Requirement: Reproduce the following tutorial on connecting LEDs to the PIC16F877A in full, word for word.

Source excerpt:
● ● ● ●

Connecting PIC16F877A with LEDs

Table of Contents

In this tutorial we will explore the concept of connecting your microcontroller with LEDs. This exercise is ideal for beginners who want to gain insight into the practical application of a microcontroller. Throughout the tutorial, you will learn fundamental skills such as configuring GPIO and programming the MCU to blink the LED(s). Follow the simple yet comprehensive steps outlined in this tutorial, and you will be able to harness the power of microcontrollers in no time.

Interfacing a LED with the PIC16F877A

Connecting an LED to one of the pins of a microcontroller sounds easy, especially with a breadboard and some wires. However, before we continue with connecting the LEDs with the microcontroller, we need to know what LEDs exactly are, so that we can put them correctly in our circuit.

Light Emitting Diode (LED)

LEDs are one of the most common electrical components, and we see them in almost all our appliances. They emit light in different colors, including special RGB, and infrared LEDs. These components are mostly used to show an indication of an action, such as the “Power On” light on your PC.

A picture of an LED
A picture of an LED.
Electronic symbol of an LED.
Electronic symbol of an LED.

● ● ● ●

(Saved data entries)
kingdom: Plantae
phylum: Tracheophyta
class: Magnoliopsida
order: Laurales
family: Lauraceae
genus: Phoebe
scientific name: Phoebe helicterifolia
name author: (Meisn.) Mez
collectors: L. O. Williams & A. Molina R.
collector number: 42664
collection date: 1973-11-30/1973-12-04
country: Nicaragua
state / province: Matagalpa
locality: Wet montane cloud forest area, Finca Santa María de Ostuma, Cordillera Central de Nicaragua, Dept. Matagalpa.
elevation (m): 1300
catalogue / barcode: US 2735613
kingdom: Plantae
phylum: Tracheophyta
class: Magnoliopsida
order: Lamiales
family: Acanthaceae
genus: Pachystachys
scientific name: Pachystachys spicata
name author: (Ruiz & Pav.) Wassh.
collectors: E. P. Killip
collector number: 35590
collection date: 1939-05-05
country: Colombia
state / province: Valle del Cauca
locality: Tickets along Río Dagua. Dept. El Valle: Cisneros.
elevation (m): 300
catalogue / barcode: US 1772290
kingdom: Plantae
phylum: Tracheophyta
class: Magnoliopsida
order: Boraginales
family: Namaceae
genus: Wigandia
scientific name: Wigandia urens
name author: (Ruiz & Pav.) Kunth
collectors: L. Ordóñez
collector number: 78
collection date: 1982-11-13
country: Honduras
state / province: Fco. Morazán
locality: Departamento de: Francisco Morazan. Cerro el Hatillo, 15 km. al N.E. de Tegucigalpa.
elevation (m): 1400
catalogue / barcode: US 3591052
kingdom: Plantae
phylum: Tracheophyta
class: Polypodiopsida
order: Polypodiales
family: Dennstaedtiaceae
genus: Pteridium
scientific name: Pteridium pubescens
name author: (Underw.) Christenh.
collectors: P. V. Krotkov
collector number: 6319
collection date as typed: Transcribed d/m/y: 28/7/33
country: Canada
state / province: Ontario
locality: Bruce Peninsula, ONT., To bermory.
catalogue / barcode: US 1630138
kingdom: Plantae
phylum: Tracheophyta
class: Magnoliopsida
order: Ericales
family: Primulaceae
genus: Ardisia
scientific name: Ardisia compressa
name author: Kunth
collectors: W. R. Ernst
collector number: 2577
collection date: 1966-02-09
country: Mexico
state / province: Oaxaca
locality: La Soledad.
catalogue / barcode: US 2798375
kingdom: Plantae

● ● ● ●

Task answer:
Connecting PIC16F877A with LEDs

Table of Contents

In this tutorial we will explore the concept of connecting your microcontroller with LEDs. This exercise is ideal for beginners who want to gain insight into the practical application of a microcontroller. Throughout the tutorial, you will learn fundamental skills such as configuring GPIO and programming the MCU to blink the LED(s). Follow the simple yet comprehensive steps outlined in this tutorial, and you will be able to harness the power of microcontrollers in no time.

Interfacing a LED with the PIC16F877A

Connecting an LED to one of the pins of a microcontroller sounds easy, especially with a breadboard and some wires. However, before we continue with connecting the LEDs with the microcontroller, we need to know what LEDs exactly are, so that we can put them correctly in our circuit.

Light Emitting Diode (LED)

LEDs are one of the most common electrical components, and we see them in almost all our appliances. They emit light in different colors, including special RGB, and infrared LEDs. These components are mostly used to show an indication of an action, such as the “Power On” light on your PC.

A picture of an LED
A picture of an LED.
Electronic symbol of an LED.
Electronic symbol of an LED.